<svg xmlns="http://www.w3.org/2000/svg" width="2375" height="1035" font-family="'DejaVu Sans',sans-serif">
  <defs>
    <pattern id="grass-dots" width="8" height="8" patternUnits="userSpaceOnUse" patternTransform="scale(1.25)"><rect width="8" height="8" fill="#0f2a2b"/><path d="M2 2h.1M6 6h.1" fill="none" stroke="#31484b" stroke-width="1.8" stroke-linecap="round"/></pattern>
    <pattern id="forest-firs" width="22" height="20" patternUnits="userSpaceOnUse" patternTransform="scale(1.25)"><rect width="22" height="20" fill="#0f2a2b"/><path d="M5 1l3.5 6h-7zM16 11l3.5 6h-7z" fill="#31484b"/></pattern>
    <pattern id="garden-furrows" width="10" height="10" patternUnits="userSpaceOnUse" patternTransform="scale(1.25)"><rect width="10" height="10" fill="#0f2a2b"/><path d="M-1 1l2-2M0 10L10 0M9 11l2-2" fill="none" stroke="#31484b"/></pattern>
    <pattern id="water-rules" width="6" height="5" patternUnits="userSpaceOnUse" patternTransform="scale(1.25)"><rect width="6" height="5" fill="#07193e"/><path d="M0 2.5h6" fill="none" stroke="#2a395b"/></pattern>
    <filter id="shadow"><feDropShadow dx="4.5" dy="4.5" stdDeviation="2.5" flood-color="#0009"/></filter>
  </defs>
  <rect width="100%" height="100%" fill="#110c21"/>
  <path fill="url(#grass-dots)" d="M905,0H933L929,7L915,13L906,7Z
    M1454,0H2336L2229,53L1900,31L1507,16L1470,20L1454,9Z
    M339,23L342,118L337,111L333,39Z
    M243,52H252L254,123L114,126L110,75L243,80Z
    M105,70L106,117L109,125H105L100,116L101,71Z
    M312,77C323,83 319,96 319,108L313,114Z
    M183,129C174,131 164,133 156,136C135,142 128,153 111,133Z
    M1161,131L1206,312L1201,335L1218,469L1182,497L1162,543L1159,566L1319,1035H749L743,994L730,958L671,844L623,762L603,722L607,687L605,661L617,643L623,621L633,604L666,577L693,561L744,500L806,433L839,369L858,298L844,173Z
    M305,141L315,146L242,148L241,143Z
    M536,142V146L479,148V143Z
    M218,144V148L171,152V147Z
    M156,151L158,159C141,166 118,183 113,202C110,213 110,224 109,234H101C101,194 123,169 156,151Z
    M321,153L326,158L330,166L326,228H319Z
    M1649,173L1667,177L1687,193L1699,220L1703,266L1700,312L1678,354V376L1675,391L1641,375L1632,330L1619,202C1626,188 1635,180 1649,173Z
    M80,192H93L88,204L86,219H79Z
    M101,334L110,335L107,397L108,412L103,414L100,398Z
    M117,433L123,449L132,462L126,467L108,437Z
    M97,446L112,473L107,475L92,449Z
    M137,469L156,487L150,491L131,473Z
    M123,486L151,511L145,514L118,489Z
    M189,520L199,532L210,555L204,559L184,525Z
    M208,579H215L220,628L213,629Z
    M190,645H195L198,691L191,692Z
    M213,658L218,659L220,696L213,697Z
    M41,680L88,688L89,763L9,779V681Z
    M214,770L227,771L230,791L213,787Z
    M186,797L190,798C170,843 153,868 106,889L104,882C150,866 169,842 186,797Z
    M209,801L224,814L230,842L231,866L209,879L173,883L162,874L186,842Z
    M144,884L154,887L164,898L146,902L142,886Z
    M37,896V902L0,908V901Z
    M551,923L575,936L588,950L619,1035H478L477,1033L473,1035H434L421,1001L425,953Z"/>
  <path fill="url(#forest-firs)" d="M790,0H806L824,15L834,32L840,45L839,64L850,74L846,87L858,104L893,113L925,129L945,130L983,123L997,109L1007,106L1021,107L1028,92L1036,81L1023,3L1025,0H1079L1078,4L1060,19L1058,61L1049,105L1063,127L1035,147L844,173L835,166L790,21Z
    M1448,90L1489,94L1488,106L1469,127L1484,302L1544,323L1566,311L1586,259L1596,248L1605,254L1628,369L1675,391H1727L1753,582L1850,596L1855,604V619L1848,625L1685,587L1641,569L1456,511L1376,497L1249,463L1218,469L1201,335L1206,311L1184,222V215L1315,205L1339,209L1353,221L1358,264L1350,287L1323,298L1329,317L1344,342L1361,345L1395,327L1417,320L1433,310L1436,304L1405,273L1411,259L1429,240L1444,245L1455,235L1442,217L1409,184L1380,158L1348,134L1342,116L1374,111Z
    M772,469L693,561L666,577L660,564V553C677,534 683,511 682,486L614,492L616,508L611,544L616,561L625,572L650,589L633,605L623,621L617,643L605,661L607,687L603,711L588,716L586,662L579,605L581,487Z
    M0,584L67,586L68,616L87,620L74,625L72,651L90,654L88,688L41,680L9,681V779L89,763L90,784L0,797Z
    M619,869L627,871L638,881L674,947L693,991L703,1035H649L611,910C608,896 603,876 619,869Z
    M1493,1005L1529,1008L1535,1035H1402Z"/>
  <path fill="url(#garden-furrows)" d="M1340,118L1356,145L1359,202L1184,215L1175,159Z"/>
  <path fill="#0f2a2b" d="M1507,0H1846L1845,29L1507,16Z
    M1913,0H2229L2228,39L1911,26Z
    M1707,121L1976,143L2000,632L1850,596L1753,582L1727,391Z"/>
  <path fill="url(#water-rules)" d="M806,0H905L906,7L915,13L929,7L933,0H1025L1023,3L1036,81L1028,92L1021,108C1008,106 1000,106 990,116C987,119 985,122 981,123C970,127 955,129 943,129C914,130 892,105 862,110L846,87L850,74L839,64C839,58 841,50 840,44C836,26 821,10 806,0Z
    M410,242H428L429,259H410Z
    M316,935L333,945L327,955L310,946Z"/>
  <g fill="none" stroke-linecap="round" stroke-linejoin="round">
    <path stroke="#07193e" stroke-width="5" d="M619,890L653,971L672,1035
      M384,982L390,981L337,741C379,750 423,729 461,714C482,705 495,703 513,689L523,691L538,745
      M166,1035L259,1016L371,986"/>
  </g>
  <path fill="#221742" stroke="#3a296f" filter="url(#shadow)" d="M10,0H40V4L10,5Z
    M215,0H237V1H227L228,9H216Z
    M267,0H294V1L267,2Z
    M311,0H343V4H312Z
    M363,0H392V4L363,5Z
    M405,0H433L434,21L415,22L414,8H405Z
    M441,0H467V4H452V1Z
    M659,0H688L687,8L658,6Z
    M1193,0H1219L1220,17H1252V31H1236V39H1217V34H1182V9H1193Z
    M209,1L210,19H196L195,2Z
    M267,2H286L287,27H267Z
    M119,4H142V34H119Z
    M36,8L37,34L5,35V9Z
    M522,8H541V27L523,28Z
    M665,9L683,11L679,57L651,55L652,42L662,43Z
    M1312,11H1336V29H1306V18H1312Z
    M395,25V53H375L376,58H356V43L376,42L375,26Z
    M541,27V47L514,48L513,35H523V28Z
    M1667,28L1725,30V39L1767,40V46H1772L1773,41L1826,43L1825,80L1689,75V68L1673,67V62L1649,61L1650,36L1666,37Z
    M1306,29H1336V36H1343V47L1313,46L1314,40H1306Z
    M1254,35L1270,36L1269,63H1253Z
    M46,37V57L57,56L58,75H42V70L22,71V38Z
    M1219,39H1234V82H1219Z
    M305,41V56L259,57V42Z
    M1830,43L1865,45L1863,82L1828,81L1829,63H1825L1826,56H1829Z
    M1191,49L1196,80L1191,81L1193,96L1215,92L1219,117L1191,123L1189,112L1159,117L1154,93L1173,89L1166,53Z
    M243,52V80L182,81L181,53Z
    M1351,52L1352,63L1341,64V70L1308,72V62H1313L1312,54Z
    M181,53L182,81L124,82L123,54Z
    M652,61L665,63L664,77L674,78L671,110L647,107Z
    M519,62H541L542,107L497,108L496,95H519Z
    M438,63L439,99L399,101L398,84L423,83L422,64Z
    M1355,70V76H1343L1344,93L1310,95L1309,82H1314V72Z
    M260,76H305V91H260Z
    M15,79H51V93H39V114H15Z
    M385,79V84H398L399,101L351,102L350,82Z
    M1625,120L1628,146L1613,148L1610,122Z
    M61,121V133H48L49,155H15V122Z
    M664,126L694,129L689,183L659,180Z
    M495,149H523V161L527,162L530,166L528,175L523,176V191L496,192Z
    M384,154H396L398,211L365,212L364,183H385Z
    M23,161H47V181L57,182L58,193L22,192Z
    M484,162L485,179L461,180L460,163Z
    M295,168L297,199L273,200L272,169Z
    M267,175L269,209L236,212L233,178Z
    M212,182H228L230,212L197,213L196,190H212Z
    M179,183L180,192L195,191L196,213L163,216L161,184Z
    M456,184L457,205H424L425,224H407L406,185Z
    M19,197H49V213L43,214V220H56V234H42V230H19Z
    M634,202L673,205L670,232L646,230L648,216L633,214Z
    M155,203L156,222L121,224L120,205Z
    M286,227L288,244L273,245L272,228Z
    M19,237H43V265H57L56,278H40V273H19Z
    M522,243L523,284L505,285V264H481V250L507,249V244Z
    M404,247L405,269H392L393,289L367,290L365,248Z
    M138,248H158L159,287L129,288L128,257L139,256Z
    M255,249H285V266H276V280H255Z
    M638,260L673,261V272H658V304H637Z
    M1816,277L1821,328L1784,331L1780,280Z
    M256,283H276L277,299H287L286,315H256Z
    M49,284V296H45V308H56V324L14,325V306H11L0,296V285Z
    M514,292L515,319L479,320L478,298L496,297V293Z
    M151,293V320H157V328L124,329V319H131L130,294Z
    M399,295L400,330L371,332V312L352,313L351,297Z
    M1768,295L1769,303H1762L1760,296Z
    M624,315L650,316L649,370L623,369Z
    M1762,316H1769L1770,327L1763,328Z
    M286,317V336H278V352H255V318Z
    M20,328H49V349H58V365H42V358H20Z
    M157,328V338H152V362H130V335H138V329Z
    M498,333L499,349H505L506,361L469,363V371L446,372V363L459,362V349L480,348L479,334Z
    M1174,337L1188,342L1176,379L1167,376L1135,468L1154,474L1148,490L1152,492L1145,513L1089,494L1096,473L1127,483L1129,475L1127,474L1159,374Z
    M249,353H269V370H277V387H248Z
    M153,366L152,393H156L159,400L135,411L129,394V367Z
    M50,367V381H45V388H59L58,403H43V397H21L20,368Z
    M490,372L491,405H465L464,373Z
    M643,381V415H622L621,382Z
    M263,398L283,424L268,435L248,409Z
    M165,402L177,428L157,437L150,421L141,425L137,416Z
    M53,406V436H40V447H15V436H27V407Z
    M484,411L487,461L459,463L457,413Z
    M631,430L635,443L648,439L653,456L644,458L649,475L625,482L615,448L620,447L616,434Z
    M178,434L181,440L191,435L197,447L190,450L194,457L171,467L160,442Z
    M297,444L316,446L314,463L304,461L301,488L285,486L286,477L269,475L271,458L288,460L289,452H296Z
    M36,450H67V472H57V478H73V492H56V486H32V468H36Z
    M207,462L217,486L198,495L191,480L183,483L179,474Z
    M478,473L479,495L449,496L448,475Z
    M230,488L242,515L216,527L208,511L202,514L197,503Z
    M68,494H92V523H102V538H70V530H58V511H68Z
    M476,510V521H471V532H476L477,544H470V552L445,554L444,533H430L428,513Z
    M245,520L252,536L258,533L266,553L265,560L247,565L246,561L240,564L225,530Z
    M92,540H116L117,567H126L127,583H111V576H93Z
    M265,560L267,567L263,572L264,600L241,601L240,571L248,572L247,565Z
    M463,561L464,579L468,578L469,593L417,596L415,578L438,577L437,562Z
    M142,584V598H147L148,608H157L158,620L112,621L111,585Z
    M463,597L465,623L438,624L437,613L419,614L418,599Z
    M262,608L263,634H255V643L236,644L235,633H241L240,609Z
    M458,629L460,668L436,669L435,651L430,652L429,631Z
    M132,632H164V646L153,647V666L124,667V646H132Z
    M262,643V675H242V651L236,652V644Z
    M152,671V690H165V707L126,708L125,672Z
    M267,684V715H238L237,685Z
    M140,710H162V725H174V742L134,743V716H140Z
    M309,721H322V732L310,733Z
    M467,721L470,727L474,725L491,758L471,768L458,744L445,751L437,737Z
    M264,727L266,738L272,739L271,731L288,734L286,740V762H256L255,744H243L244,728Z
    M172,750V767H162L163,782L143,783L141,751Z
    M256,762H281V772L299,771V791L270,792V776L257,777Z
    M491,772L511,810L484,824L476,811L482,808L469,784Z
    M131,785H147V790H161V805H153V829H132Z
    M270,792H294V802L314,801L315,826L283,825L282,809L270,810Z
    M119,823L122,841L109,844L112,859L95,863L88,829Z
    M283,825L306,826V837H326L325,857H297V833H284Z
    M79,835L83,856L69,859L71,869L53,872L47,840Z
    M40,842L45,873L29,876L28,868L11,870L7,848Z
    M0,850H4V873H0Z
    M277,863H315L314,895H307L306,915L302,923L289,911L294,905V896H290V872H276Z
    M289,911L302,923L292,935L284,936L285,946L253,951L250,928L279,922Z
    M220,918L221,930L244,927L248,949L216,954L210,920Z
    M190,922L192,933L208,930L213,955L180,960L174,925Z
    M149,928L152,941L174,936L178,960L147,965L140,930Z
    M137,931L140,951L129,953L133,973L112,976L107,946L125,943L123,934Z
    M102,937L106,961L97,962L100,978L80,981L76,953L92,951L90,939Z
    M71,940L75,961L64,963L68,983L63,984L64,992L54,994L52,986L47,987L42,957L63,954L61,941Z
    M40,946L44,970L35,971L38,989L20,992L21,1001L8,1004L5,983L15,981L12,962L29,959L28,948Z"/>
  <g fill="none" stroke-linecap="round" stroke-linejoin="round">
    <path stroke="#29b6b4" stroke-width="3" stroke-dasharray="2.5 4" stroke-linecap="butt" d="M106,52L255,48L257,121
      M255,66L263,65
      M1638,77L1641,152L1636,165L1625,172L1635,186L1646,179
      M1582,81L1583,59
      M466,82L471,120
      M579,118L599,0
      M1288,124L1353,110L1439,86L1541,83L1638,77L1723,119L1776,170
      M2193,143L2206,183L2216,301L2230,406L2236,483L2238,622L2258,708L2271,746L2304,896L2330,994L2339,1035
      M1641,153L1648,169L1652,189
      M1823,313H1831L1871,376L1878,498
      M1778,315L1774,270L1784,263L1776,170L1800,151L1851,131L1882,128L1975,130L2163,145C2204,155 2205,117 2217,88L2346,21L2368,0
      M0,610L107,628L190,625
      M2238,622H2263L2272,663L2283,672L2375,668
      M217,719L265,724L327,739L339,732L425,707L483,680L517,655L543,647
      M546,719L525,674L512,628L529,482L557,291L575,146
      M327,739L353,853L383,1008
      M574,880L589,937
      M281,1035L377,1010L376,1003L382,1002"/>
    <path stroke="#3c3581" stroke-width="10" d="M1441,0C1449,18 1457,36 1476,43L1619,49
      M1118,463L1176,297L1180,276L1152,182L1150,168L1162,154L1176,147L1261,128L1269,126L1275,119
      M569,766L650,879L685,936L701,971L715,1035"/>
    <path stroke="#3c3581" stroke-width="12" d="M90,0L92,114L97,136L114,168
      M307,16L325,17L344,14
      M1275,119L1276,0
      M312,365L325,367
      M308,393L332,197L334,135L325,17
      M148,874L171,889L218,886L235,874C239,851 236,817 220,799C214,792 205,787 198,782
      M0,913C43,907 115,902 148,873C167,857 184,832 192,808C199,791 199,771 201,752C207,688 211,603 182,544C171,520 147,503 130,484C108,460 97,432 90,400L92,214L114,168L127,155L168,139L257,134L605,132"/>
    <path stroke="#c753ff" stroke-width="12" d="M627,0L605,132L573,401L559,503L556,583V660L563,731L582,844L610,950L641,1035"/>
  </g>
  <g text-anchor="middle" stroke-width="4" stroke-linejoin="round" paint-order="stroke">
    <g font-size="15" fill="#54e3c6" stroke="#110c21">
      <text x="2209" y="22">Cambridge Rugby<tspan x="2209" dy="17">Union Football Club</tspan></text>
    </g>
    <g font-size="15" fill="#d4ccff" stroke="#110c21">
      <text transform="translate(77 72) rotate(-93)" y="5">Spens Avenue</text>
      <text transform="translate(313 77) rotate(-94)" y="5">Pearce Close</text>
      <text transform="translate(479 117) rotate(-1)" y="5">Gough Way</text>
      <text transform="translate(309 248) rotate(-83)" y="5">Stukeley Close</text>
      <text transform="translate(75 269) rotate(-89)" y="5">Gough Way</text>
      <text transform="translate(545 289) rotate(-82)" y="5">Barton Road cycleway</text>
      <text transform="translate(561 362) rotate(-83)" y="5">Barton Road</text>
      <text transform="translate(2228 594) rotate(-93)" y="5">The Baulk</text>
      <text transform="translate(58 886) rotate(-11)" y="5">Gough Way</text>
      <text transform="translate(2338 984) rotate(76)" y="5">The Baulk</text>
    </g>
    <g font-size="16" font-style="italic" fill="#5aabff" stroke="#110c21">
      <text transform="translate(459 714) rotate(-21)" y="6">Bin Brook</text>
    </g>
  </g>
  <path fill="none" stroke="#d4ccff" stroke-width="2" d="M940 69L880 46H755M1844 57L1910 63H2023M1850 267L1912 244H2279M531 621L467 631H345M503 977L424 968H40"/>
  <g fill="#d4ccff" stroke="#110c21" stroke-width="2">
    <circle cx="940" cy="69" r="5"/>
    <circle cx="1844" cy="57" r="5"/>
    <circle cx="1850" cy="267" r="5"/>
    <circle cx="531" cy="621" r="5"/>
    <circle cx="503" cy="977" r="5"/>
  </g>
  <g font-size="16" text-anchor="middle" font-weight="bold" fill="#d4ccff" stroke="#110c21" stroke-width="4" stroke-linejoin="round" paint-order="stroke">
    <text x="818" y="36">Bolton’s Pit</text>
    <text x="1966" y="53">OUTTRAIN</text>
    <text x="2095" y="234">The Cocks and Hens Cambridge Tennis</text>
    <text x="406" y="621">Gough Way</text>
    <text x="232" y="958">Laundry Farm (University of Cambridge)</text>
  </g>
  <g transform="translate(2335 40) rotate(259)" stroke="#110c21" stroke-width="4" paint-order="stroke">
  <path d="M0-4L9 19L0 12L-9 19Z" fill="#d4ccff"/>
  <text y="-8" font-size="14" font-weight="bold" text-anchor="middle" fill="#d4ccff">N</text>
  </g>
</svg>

□ □ □ □ □

- _WORK INSTRUCTIONS_:
Go through the listing above and find each line containing the string "linejoin"; copy those lines.

- _RESULT BELOW_:
  <g fill="none" stroke-linecap="round" stroke-linejoin="round">
  <g fill="none" stroke-linecap="round" stroke-linejoin="round">
  <g text-anchor="middle" stroke-width="4" stroke-linejoin="round" paint-order="stroke">
  <g font-size="16" text-anchor="middle" font-weight="bold" fill="#d4ccff" stroke="#110c21" stroke-width="4" stroke-linejoin="round" paint-order="stroke">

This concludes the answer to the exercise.